これって写真そのものじゃないですかね。撮影は「影を撮る」と書いたりします。

そして往々にして我々は写真を真実が写ったものだと誤解したりする。ただの写真と現実を同一視してませんか、そのように考えることができそうです。

プラトンがそれを考えたのは2600年以上前。それがいまだに有効性を持っているのがすごいですね。

写真は写真です。イメージにすぎないんですよ、ということだと考えると、今回の展示は俄然面白くなるはずです。

そして洞窟はそのほかにも多くの暗喩がひそんでいます。

神話の中にも洞窟は多く登場しますよね。古事記にはイザナギが死んだイザナミを探しに洞窟に入ったり、天照大神が洞窟の中に隠れたり、ギリシャ神話や各国の物語にも数多く洞窟は出てきます。多くは生と死を別つものだったり、再び生まれ変わる儀式の場として登場します。

そのほかにも、ラスコーの壁画、人類の祖先が生き延びたアフリカの洞窟など、洞窟には多くのアプローチがあります。アプローチが多ければ多いほど、展示内容に多様化生まれます。なのでキュレーターにとって、洞窟は使いやすい題材だったのでしょう。

 

2階の会場を入ると、志賀理江子の写真が1枚だけ展示され、作者からの説明文は何もありません。

洞窟のような場所の壁を見ている人の後頭部と、その影が写っているだけです。まさに「プラトンの洞窟」そのもの。

続いて、沖縄の洞窟「ガマ」を撮影したオサム・ジェームズ・中川の作品。高精細のデジタルカメラを使い、ステッチング処理によってガマの中を克明に描写しています 

彼はカメラのシャッターを開けると、自らライトを持ち、岩肌をなぞるように照らしていくことで撮影しています。

沖縄のガマは、太平洋戦争末期に住民が避難場所として隠れ、多くの犠牲者を出した痛ましい場所でもあります。

今でも壁が黒く煤けているのは、火炎放射器が焼いた後だと言われています。この洞窟には死のイメージが残ります。

そしてその展示方法は、中央に洞窟をイメージさせる半円形の立体展示になっています。

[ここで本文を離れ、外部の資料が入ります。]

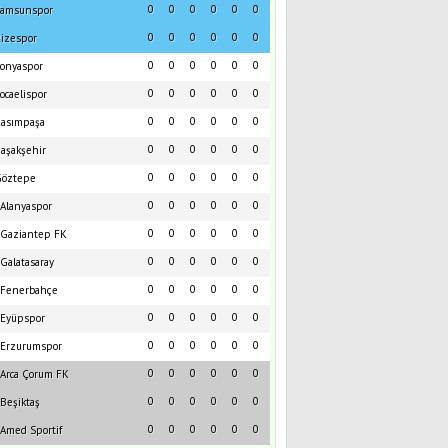
0
0
0
0
0
0
amsunspor
0
0
0
0
0
0
izespor
0
0
0
0
0
0
onyaspor
0
0
0
0
0
0
ocaelispor
0
0
0
0
0
0
asımpaşa
0
0
0
0
0
0
aşakşehir
0
0
0
0
0
0
öztepe
0
0
0
0
0
0
Alanyaspor
0
0
0
0
0
0
Gaziantep FK
0
0
0
0
0
0
Galatasaray
0
0
0
0
0
0
Fenerbahçe
0
0
0
0
0
0
Eyüpspor
0
0
0
0
0
0
Erzurumspor
0
0
0
0
0
0
Arca Çorum FK
0
0
0
0
0
0
Beşiktaş
0
0
0
0
0
0
Amed Sportif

その中にしばらくいると、真っ黒だと思っていた岩肌が浮き出てくるような感じがします。

次のブースには、北野謙のフォトグラムが天井から吊されています。フォトグラムとはレンズやカメラを使わず、物体をそのまま印画紙の上に置き、光を当てて制作する方法です。

まさに影を作品にしています。そして写っているのは、まだハイハイもできないくらいの赤ちゃん。そこに不思議と生のエネルギーを感じます。洞窟は産道のメタファーでもあります。

ジョン・ハーシェルの洞窟のドローイングは、写真がまだ生まれる前のカメラ・ルシーダという機器を使ったもの。なんとかして実物そのものを写しとめたという欲求を感じます。

フィオナ・タンのショートムービーはモノクロのニュース動画を繋げたもの。何かを伝えるために撮られたはずなのに、言葉の説明なしに断片的につながる動画からは何も伝わってきません。ただのイメージの連続にすぎないのです。

そして最後はゲルハルト・リヒターの写真。とはいってもその上にエナメルの絵の具が塗りつけられています。これは写真でしょうか。それとも絵画?

リヒターは写真そっくりの絵画を描く作品が有名です。まったく写真そっくりに描かれたものは絵画でしょうか? 写真が真実を伝えるとするなら、その役割は果たすのでしょうか。そんな問いが生まれてきます。

 

みんなが思っているような真実を伝えるための写真は死にました。その先に写真ができることって何? というのが今の都写美がやろうとしていることのように思えます。